• COMPITO 1: Ripeti parola per parola tutto il testo sull'opera aperta.
┌─ TESTO FORNITO
Divagazioni per un'opera aperta.

Stamattina mi è capitato di leggere un blog sull'arte, non il mio s'intende, ma di un'altra altrettanto anonima, da non perderci la testa. Apro l'ultimo post dedicato alla minuziosa spiegazione di un'artista di non so dove,ma di tardo ottocento senza dubbio.
Leggo i primi paragrafi e mi chiedo se il tedio possa uccidere come un'arma contundente, e forse la risposta é sí! ...
Mi chiedo,inoltre, come si faccia a scrivere di opere d'arte senza che non prevalghi l'emozione, un'emozione anche da poco. Forse è una questione di stile, c'e chi accademista per scelta ,o per difesa, sceglie un'approccio più informale ma minuzioso, algido ma esaustivo, e c'é chi l'accademismo lo conosce lo maneggia e lo supera, scegliendo un'approccio emozionale e non nel particolare, reinterpretandolo alla maniera del tanto bravo Baudelaire con un pizzico di quello che Gianni Toti il poetronico avrebbe definito poemetanoia. Sì avete letto bene : Poemetànoia. Gianni Toti fu inventore di nuove parole, di un'altra sintassi, le sue poesie sono un viaggio nel periodo delle sperimentazioni e non c'e ombra di dubbio, che sia sempre l'emozione a prevaricare.
└─
┌─ DATI ARCHIVIATI
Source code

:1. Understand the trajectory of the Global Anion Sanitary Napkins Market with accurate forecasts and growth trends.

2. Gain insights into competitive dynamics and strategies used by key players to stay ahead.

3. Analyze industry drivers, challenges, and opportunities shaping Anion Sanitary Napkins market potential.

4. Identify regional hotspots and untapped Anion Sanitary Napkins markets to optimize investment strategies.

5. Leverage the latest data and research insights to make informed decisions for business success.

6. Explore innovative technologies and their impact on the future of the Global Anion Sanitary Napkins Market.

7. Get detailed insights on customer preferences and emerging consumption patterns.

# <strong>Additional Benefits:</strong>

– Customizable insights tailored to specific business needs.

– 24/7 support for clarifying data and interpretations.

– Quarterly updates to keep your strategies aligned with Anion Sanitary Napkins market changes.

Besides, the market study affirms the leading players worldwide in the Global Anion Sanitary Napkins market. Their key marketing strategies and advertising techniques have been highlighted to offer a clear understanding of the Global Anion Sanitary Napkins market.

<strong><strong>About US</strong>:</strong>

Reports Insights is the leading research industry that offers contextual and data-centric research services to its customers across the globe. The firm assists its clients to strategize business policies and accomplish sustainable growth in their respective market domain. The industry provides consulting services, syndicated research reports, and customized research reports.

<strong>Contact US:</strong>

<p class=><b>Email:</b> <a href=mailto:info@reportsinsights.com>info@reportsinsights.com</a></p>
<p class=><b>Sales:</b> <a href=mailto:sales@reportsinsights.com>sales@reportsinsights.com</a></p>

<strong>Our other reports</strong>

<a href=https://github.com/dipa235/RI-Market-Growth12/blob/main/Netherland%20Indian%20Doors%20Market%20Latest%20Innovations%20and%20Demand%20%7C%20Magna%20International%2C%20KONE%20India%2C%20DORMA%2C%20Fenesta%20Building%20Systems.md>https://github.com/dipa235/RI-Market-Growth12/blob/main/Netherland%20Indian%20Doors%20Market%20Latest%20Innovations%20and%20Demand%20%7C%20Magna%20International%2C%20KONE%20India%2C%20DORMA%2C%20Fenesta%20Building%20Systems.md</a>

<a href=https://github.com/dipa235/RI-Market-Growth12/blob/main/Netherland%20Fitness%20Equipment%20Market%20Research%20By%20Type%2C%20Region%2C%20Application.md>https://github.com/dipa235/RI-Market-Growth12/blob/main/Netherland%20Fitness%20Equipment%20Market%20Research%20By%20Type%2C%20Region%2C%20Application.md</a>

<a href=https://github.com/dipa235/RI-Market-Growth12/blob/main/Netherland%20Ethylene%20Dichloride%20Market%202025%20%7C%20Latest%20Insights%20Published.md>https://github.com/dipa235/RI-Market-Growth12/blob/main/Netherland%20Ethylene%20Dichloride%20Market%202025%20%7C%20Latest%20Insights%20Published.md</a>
└─
• COMPITO 2: Trasforma in una tabella Markdown le linee delle righe memorizzate, partendo dalla prima e arrivando a quella che contiene "2. Gain insights", entrambe incluse. Usa le colonne «n» e «Linea» e tralascia le linee vuote.

• RISPOSTA 1:
Divagazioni per un'opera aperta.

Stamattina mi è capitato di leggere un blog sull'arte, non il mio s'intende, ma di un'altra altrettanto anonima, da non perderci la testa. Apro l'ultimo post dedicato alla minuziosa spiegazione di un'artista di non so dove,ma di tardo ottocento senza dubbio.
Leggo i primi paragrafi e mi chiedo se il tedio possa uccidere come un'arma contundente, e forse la risposta é sí! ...
Mi chiedo,inoltre, come si faccia a scrivere di opere d'arte senza che non prevalghi l'emozione, un'emozione anche da poco. Forse è una questione di stile, c'e chi accademista per scelta ,o per difesa, sceglie un'approccio più informale ma minuzioso, algido ma esaustivo, e c'é chi l'accademismo lo conosce lo maneggia e lo supera, scegliendo un'approccio emozionale e non nel particolare, reinterpretandolo alla maniera del tanto bravo Baudelaire con un pizzico di quello che Gianni Toti il poetronico avrebbe definito poemetanoia. Sì avete letto bene : Poemetànoia. Gianni Toti fu inventore di nuove parole, di un'altra sintassi, le sue poesie sono un viaggio nel periodo delle sperimentazioni e non c'e ombra di dubbio, che sia sempre l'emozione a prevaricare.

• RISPOSTA 2:
| n | Linea |
|---|---|
| 1 | Source code |
| 2 | :1. Understand the trajectory of the Global Anion Sanitary Napkins Market with accurate forecasts and growth trends. |
| 3 | 2. Gain insights into competitive dynamics and strategies used by key players to stay ahead. |